HONG KONG (BLOOMBERG) - Hong Kong's exchange operator halted derivatives trading on Thursday (Sept 5) because of unspecified connectivity problems, deepening losses in the local stock market at a time of heightened sensitivity about the city's status as Asia's premier financial hub.
The move to suspend trading in the afternoon and after-hours sessions came after Hong Kong Exchanges & Clearing Ltd experienced technical issues with its derivatives platform on Thursday morning. The exchange's websites also faced intermittent access problems. HKEX said its clearing system for derivatives will remain open for the afternoon session and that all other markets remain fully operational.
The issues hampered trading in the morning just as Hong Kong Chief Executive Carrie Lam gave a press conference about the demonstrations that have rocked the former British colony for three months, where she resisted protesters' calls to immediately meet the rest of their demands. The MSCI Hong Kong Index fell 1.6 per cent as of 2:56pm, extending declines after the halt in derivatives trading. It had rallied the most since 2011 on Wednesday as Lam formally withdrew a controversial extradition Bill.

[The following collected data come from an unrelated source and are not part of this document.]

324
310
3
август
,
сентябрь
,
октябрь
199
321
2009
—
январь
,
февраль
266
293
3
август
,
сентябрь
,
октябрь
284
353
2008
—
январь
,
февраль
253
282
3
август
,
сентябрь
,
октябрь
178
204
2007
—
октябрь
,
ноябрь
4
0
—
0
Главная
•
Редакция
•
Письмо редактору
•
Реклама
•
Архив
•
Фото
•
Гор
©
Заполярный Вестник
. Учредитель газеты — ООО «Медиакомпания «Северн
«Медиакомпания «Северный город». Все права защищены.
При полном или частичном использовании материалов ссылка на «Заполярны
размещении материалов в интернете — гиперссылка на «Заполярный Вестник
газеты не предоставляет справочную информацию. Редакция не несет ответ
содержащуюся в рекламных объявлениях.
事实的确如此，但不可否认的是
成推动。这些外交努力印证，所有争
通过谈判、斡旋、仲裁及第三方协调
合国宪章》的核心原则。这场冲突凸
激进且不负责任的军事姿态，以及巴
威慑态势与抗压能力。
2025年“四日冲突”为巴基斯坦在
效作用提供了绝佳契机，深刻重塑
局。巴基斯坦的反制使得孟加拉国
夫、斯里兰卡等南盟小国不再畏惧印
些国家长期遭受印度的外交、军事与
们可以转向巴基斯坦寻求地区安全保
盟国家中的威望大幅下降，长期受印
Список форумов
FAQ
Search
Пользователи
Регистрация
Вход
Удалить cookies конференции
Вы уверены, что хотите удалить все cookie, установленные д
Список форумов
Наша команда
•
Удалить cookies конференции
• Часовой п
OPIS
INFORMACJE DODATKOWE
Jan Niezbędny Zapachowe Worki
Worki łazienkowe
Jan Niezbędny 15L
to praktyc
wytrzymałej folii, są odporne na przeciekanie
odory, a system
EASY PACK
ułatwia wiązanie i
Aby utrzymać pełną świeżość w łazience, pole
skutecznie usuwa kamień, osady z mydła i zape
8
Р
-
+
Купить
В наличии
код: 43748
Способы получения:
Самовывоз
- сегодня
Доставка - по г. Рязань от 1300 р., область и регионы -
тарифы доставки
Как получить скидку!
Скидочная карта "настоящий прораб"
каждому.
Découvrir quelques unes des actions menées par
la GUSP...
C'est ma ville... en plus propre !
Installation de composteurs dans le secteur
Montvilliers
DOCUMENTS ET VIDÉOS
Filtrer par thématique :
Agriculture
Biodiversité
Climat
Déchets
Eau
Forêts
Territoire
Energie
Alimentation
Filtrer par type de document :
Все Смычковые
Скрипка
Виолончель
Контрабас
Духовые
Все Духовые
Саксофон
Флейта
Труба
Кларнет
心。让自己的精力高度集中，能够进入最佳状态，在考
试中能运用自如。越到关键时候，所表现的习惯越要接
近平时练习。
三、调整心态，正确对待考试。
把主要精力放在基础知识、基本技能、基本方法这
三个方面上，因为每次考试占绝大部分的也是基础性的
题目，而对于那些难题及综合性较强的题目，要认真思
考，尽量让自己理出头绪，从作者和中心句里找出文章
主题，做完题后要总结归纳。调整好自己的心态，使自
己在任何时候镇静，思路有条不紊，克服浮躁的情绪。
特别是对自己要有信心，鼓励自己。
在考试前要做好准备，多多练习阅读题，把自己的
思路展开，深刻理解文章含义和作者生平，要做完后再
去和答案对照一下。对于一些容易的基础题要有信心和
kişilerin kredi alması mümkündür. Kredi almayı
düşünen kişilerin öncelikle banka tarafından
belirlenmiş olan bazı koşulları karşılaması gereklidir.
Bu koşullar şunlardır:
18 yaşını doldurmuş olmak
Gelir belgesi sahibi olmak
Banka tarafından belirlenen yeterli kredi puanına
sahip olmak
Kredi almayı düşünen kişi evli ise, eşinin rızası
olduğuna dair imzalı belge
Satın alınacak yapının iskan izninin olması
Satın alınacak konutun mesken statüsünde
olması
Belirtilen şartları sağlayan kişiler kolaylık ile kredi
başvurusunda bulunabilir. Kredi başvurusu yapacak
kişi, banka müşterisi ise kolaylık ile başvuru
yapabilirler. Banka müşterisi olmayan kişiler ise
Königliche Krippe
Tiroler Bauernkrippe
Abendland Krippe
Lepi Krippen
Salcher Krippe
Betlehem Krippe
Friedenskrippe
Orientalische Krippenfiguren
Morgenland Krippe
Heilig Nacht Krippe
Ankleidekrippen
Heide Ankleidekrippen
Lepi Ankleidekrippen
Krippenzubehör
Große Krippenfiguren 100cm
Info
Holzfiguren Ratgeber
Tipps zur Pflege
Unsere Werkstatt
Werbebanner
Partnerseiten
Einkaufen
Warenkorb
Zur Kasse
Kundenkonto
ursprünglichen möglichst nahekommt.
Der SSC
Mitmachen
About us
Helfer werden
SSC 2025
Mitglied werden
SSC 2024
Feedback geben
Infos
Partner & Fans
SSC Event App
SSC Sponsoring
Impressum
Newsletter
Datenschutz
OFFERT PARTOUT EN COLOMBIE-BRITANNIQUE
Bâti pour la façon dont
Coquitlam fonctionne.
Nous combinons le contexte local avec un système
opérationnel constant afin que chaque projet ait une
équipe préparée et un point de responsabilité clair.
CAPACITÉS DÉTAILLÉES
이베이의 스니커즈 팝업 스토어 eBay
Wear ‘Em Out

"I've been doing this since 2003 and I don't recall anything like this," said Martin Wong, head of exchange-traded solutions in Asia Pacific for the equity derivatives team at BNP Paribas. "Because the futures market is closed, there is no efficient way to hedge."
Trading in September Hang Seng Index futures totalled 60,070 contracts before the suspension, down 80 per cent from the previous day. Volume in call and put options linked to the Hang Seng Index was less than 5 per cent of the 20-day average, according to data compiled by Bloomberg.
"It's very troublesome for investors as we can't hedge," said Steven Leung, executive director at UOB Kay Hian (Hong Kong) Ltd. "If something unexpected happened this afternoon, basically we are unable to respond effectively."